● **Task statement**: Below are the records. List every line holding the word "metanode".

(Recorded data)
########################################

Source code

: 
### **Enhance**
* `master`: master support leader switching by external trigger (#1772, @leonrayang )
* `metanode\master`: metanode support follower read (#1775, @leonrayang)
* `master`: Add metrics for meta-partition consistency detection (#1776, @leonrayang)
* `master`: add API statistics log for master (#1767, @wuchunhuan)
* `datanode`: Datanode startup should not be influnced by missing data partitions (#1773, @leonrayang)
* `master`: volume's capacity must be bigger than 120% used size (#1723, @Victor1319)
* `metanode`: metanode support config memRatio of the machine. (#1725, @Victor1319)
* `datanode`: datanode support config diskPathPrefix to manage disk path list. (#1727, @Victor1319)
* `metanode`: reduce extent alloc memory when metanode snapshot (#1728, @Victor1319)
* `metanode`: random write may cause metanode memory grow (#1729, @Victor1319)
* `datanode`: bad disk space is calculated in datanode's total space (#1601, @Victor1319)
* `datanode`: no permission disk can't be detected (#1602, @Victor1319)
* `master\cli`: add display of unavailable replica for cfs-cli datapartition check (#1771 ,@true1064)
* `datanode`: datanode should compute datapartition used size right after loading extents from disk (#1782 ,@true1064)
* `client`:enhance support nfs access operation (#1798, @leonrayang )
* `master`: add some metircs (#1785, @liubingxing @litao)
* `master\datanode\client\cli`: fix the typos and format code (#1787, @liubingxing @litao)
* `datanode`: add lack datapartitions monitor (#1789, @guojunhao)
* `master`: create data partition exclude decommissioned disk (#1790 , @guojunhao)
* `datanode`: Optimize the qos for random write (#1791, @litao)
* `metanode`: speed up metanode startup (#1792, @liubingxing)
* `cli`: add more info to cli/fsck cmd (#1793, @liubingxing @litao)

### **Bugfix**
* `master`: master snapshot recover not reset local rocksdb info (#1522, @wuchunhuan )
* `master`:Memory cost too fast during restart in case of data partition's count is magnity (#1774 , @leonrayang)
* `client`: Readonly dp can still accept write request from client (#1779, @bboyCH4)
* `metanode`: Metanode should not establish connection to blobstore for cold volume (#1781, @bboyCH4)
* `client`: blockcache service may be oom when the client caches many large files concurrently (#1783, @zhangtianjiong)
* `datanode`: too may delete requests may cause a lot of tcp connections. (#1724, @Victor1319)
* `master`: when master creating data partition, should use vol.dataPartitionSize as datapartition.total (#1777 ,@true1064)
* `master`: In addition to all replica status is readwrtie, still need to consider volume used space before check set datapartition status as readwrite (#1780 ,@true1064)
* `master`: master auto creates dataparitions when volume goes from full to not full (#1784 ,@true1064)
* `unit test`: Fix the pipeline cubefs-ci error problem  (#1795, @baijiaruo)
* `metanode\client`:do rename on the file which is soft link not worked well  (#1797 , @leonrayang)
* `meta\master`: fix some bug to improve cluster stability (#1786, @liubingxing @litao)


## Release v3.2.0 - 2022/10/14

########################################

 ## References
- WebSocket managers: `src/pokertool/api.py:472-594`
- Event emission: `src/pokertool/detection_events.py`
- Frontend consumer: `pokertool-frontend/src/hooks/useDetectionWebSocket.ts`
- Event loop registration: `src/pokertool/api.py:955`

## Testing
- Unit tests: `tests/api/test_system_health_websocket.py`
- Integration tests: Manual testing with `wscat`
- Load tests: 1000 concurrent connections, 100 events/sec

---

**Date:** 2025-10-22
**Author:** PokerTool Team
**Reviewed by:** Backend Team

########################################

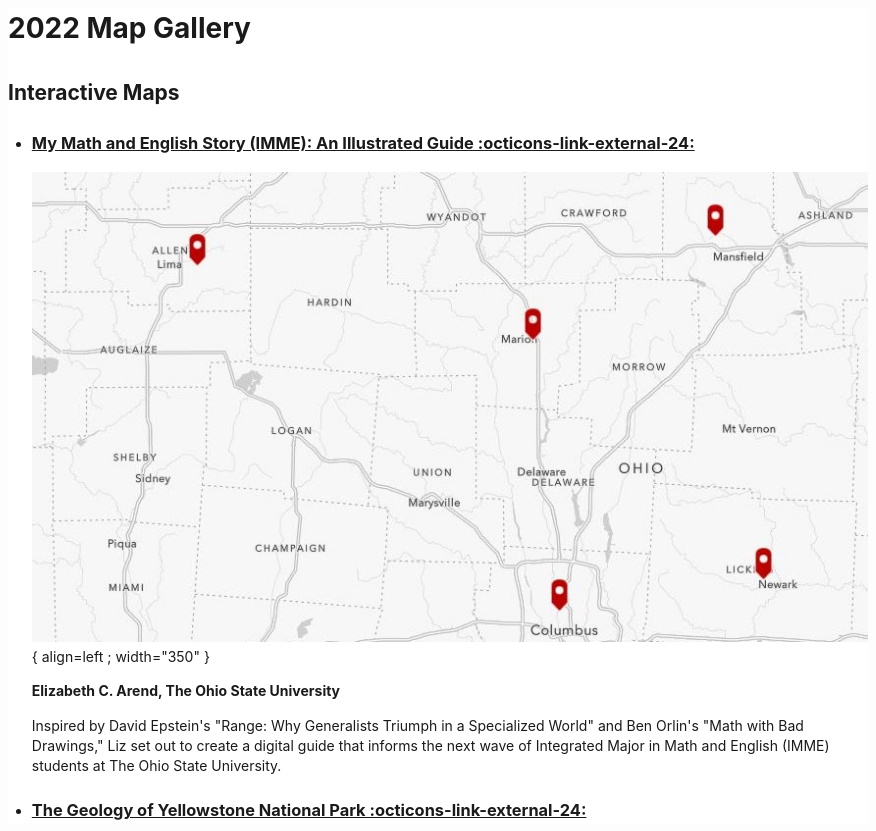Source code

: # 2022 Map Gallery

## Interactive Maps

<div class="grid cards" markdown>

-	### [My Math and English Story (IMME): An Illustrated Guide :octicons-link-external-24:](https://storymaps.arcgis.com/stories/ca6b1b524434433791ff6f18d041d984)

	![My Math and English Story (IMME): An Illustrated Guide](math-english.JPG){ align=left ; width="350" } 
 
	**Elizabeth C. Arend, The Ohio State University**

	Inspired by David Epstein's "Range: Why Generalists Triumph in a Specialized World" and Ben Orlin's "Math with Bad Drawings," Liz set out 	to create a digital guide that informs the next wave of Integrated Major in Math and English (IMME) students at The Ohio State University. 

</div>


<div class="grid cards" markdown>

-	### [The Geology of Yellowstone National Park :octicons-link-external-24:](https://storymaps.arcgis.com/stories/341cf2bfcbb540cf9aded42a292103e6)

########################################

● **Answer to this problem**:
* `metanode\master`: metanode support follower read (#1775, @leonrayang)
* `metanode`: metanode support config memRatio of the machine. (#1725, @Victor1319)
* `metanode`: reduce extent alloc memory when metanode snapshot (#1728, @Victor1319)
* `metanode`: random write may cause metanode memory grow (#1729, @Victor1319)
* `metanode`: speed up metanode startup (#1792, @liubingxing)
* `metanode`: Metanode should not establish connection to blobstore for cold volume (#1781, @bboyCH4)
* `metanode\client`:do rename on the file which is soft link not worked well  (#1797 , @leonrayang)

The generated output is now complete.